Students are often judged as the sole responsible in cases of academic plagiarism. Professors and academic integrity committees tend to focus on the act of committing plagiarism, without looking at the bigger picture to try and assess the root causes that lead a student to plagiarize. Research has shown that there are simple steps that professors can take to educate their students about the meaning of plagiarism and guide them towards a better understanding of the processes of crediting outside sources. Here are a few examples:
- Ask a librarian Schedule a library orientation with your class early in the semester. An academic librarian will go over the entire process of doing research, including finding information, assessing the quality of resources and how to properly integrate and cite outside sources.
- Teach by example: Provide students with examples of essays, reports, or research papers and spend some class time going over the structure and the mechanics of both in-text citing and bibliography. This would serve as a reminder and a reference when your students are working on their own projects.
- Teach the rules: Teach your students the basics of academic writing. Paraphrasing, summarizing and citing are skills that most freshman students need to learn and practice in order for them to successfully apply them to their writing.
- Use the syllabus: Your syllabus should heave clear guidelines specifying the style format (MLA, APA, Chigago…etc). It is also important to include the school’s academic integrity policy along with explicit statements describing the serious consequences of plagiarism.
- Share resources: Use your course management system, class wiki or just your syllabus to share helpful tools that students can use to learn about the proper ways to paraphrase, summarize and cite sources. AP’s Student Resource Section is a wonderful free resource to recommend to your students.
- Be creative: Draft your assignment in ways that are unique, original and specifically targeted at the learning goals/objectives you have setup for your course. Avoid unfocused and generic topics that are easily available on on Internet essay banks and paper mills.
- Know your students: Assign informal in-class writing activities to measure the writing competencies of your students. Being familiar with the writing style of your student is good deterrent to discourage them from copying.
- Students’ ownership of the learning process: Create a healthy learning environment where students are able to see the meaning and value of what they are learning. Empowering students gives them a sense of pride and builds their motivation.

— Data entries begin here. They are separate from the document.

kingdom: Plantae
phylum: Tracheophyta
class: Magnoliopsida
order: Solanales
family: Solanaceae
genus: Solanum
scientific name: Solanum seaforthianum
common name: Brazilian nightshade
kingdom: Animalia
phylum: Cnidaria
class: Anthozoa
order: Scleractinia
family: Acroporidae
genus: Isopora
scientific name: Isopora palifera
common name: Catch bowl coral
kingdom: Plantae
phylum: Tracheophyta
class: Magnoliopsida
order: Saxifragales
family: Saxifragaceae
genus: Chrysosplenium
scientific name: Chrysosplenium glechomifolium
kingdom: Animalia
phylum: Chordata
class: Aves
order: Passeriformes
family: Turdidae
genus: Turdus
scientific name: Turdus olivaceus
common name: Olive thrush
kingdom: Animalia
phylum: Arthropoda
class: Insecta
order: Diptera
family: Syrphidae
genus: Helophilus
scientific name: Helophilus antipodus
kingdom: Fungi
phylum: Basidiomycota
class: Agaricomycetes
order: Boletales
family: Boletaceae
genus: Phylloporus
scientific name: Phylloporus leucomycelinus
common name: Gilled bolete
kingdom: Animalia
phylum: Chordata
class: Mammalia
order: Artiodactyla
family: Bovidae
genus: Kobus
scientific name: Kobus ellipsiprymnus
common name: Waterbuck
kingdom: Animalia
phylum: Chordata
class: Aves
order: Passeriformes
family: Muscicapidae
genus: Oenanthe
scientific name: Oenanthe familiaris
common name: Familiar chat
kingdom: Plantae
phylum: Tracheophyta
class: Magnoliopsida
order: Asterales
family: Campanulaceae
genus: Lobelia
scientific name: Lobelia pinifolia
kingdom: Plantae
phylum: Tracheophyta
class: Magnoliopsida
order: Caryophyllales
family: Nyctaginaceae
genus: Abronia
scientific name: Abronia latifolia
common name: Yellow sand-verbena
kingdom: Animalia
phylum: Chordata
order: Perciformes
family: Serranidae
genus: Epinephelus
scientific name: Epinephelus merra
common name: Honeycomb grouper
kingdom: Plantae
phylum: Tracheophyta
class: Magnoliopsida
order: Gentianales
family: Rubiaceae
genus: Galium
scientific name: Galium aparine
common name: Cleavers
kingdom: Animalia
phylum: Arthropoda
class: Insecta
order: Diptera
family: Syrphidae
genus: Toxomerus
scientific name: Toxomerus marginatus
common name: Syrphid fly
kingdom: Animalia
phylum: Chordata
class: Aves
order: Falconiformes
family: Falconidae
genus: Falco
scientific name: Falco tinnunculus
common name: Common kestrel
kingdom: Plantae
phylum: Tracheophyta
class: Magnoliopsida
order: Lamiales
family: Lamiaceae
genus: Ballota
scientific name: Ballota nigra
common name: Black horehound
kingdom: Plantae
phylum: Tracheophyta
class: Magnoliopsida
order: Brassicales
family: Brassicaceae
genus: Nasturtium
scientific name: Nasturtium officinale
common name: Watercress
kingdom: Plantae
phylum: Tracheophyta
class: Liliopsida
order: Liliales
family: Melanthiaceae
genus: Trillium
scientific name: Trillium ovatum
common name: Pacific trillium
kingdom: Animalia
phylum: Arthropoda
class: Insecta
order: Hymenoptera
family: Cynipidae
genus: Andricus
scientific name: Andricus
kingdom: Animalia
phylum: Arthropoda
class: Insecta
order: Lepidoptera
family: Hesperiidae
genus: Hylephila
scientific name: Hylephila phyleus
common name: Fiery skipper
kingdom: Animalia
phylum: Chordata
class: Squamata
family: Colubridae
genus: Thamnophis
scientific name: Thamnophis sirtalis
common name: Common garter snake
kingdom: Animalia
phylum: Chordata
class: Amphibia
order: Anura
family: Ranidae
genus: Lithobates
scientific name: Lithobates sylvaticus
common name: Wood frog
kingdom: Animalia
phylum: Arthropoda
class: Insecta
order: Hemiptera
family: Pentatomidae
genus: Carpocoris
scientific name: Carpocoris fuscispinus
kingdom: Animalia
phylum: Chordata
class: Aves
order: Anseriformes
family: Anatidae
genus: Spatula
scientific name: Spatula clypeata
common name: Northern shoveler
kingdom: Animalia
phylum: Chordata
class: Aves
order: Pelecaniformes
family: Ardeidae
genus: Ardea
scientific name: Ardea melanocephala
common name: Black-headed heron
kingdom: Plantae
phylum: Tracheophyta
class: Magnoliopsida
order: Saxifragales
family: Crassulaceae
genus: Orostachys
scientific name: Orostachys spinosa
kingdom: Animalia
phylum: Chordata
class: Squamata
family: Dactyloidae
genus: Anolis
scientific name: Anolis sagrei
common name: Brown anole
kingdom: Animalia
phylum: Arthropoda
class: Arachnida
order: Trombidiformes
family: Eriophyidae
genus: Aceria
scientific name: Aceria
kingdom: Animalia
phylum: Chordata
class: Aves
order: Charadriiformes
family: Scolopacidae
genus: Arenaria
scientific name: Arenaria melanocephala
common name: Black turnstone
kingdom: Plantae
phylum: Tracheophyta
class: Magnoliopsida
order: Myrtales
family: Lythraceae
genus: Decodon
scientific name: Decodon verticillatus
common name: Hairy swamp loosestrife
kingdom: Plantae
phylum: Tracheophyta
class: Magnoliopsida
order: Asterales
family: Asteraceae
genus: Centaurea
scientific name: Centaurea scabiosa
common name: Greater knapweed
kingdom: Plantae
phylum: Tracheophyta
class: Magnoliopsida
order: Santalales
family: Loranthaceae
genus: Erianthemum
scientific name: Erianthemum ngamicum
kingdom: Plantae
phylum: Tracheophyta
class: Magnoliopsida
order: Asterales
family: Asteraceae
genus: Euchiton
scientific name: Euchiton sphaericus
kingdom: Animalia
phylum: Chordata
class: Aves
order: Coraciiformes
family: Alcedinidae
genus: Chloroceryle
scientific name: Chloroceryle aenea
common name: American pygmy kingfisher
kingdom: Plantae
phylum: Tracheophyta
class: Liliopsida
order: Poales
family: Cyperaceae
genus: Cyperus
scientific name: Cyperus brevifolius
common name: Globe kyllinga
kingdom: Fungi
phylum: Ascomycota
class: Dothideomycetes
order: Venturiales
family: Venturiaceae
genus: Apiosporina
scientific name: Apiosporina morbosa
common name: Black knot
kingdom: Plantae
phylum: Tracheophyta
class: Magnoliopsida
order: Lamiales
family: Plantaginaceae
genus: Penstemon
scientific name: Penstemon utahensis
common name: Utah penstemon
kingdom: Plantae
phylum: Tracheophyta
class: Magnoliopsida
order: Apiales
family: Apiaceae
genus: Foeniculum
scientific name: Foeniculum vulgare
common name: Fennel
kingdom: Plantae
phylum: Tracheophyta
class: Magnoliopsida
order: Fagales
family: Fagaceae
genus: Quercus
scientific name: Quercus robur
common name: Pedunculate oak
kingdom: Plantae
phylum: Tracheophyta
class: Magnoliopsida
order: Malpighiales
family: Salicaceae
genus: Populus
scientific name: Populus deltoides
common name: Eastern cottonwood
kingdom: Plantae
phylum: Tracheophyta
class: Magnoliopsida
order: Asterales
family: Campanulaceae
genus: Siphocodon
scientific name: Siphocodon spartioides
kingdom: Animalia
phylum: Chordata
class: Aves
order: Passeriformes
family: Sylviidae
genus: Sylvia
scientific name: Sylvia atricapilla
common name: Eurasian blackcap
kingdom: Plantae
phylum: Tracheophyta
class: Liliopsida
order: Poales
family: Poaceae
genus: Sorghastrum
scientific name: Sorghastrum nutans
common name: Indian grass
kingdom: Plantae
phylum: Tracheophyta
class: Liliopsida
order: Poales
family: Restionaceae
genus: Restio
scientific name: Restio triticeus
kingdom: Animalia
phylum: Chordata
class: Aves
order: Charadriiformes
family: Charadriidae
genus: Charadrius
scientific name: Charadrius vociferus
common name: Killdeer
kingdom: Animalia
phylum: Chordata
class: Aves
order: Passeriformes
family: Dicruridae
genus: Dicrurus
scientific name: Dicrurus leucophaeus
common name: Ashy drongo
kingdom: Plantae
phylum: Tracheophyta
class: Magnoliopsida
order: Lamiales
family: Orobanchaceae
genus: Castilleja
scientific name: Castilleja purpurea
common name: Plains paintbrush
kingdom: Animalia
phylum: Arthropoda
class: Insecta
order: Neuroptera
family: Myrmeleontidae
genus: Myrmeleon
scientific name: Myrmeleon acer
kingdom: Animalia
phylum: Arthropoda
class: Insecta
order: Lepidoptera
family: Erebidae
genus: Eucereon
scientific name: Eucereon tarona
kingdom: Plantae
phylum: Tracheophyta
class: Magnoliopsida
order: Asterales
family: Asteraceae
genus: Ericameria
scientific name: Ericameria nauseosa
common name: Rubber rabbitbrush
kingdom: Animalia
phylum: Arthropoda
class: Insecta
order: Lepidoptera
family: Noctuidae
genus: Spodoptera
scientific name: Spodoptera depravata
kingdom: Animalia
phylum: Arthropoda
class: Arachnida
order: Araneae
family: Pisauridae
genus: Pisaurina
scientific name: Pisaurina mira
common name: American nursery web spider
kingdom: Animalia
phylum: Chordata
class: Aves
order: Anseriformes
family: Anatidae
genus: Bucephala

- Positive reinforcement: Acknowledge when a student does an excellent job citing and referencing outside sources. Use this student work as a model when teaching others students about what constitutes a well cited and correctly formatted paper.
- Rubrics and checklists: Rubrics are a simple, yet powerful tool for scoring students’ writing and giving feedback. Further, they provide clear guidelines for students to ensure they have met all the requirements for a given assignment. An assignment rubric is the perfect place to specify the guidelines for citing sources. Checklists are a great companion to every assignment. Including an entry for citations and bibliography would be a great reminder for students to have before they submit their work for assessment.
- Online tutorials and assessment: Academic institution may consider including an online plagiarism module as part of their freshman orientation process. All freshman students will be required to access the module on their school’s CMS, complete the interactive tutorial and pass the assessment quiz.